» **PROBLEMS**
**a.** For each statement, answer yes or no on whether it agrees with the maxima and minima problem, and quote the words that decide it. (i) The hint says the second derivative is used to check for local maxima or minima. (ii) The hint says to integrate the given function first. (iii) The problem asks only for the points, not the values.
**b.** In the hint to the maxima and minima problem, what other name is given to the positions of local maxima or local minima?
**c.** In the maxima and minima problem, copy the passage that begins with "(iii) $f\left( x" and stops after "find the value.", switching "second derivative" to "second-order derivative".

--- SOURCE EXTRACT ---

Question

Find the points of local maxima and local minima, if any of the each of the following functions. Find also the local maximum and local minimum values, as the case may be:
(i) $f\left( x \right)=\sin 2x-x$, where $\dfrac{-\pi }{2} < x < \dfrac{\pi }{2}$.
(ii) $f\left( x \right)=\sin x+\dfrac{1}{2}\cos 2x$, where $0 < x < \dfrac{\pi }{2}$.
(iii) $f\left( x \right)={{\sin }^{4}}x+{{\cos }^{4}}x$, where $0 < x < \dfrac{\pi }{2}$.

Answer 1

Hint: We start solving the problem by recalling the procedure of finding the local maxima and local minima. For each of the three problems, we first differentiate the given function and equate that to zero to find the values of x, which may give us the position of local maxima or local minima (extreme points). After finding the values of x, we find the second derivative of the function and substitute in it to check local maxima or minima. After checking we substitute the value of x in the given function to find the value.

--- DATA ---

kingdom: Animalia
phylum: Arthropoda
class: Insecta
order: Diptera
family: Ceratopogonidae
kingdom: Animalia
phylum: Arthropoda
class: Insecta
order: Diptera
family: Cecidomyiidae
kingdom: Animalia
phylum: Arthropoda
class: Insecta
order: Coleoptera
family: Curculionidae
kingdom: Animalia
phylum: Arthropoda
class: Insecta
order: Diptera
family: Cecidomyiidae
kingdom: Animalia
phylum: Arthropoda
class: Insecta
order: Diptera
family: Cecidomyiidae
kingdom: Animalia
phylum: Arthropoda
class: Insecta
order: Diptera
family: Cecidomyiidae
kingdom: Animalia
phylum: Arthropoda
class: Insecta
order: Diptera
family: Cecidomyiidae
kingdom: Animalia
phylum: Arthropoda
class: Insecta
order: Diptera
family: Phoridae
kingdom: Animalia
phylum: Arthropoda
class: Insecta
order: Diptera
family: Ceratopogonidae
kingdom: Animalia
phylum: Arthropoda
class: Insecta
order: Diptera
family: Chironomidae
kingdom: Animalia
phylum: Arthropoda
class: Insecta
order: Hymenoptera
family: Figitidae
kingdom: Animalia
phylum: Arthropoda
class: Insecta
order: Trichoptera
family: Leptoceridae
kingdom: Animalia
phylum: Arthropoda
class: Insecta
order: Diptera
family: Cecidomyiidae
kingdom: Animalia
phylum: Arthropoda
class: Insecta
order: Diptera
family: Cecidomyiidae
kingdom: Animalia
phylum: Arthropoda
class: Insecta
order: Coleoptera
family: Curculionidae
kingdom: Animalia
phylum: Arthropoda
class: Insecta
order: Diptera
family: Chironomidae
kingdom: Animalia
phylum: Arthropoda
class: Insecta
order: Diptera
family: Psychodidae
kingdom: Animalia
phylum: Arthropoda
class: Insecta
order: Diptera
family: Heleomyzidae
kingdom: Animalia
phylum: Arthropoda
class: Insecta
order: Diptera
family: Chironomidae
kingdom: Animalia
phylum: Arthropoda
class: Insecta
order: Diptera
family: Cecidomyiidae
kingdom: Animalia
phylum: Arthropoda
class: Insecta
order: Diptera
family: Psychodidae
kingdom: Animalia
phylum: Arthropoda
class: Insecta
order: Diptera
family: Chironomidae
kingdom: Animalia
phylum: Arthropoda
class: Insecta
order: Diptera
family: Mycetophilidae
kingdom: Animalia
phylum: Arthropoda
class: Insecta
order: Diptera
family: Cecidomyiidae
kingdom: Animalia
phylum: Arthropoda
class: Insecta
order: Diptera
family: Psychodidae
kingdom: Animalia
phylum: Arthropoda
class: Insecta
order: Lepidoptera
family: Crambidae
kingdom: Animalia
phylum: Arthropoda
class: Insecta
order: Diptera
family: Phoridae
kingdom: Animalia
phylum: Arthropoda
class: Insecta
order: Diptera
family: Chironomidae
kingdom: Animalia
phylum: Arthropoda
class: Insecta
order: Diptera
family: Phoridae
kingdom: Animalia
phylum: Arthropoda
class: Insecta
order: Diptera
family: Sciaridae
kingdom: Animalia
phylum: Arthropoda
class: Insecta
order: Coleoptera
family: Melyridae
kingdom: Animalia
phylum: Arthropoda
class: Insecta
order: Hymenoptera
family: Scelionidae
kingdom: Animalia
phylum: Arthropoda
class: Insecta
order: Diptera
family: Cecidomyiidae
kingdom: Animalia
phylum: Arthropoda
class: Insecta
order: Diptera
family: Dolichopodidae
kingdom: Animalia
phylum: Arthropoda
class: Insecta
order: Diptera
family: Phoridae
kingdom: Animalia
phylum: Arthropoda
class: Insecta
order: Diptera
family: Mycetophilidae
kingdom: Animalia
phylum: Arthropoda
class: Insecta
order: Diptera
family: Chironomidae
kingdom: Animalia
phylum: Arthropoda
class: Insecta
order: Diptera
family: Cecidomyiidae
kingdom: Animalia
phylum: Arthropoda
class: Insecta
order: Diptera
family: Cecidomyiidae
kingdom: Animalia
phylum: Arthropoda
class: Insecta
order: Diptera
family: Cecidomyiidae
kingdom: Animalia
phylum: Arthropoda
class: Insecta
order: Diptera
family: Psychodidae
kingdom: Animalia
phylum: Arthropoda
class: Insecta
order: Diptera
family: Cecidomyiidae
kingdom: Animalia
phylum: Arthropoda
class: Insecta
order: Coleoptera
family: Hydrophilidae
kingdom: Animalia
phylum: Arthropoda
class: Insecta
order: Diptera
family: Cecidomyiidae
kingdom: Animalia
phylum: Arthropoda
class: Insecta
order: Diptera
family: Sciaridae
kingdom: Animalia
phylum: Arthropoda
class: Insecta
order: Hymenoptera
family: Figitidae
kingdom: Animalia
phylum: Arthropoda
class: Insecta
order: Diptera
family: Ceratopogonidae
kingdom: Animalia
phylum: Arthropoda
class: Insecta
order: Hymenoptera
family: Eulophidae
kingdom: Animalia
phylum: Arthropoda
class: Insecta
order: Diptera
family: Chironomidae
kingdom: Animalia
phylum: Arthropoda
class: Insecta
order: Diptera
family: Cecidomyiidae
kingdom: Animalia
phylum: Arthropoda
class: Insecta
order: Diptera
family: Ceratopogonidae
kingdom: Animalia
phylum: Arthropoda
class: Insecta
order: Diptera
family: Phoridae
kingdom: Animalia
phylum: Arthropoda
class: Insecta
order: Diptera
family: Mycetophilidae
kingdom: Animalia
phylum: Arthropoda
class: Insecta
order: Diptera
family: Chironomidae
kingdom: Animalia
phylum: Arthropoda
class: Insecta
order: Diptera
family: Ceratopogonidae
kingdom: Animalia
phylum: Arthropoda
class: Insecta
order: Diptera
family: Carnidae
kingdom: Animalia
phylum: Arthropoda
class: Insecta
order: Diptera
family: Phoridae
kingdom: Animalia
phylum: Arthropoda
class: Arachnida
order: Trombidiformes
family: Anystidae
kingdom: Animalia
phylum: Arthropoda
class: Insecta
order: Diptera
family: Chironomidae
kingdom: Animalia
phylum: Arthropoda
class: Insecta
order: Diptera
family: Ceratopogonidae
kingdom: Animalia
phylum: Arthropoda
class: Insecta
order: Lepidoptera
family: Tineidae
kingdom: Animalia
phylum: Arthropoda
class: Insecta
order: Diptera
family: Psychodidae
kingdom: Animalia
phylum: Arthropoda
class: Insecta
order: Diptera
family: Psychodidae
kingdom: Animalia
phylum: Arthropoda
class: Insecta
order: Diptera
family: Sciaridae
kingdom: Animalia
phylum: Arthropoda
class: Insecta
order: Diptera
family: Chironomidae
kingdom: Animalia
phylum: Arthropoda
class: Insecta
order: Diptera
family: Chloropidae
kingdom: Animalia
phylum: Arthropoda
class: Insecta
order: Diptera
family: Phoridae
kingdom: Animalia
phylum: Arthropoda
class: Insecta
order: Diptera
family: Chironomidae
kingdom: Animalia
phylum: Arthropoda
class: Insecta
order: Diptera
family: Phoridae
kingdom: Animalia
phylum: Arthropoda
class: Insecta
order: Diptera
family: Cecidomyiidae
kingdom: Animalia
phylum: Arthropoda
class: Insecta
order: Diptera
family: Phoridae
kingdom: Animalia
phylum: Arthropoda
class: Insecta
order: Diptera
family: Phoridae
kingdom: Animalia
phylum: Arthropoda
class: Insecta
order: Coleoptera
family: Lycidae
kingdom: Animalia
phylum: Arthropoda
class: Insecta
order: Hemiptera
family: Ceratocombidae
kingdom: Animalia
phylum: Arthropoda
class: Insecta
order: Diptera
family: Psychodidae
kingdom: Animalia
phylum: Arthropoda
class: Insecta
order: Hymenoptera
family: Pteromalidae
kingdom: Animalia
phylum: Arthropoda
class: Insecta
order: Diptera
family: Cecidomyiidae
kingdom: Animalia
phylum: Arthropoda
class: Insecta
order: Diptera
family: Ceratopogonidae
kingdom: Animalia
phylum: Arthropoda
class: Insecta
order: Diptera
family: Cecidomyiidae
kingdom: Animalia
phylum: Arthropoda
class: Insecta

---

» **SOLUTIONS PER TASK**
**a.**
(i) Yes: "we find the second derivative of the function and substitute in it to check local maxima or minima"
(ii) No: "we first differentiate the given function and equate that to zero"
(iii) No: "Find also the local maximum and local minimum values, as the case may be"

**b.** Extreme points.

**c.**
(iii) $f\left( x \right)={{\sin }^{4}}x+{{\cos }^{4}}x$, where $0 < x < \dfrac{\pi }{2}$.

Answer 1

Hint: We start solving the problem by recalling the procedure of finding the local maxima and local minima. For each of the three problems, we first differentiate the given function and equate that to zero to find the values of x, which may give us the position of local maxima or local minima (extreme points). After finding the values of x, we find the second-order derivative of the function and substitute in it to check local maxima or minima. After checking we substitute the value of x in the given function to find the value.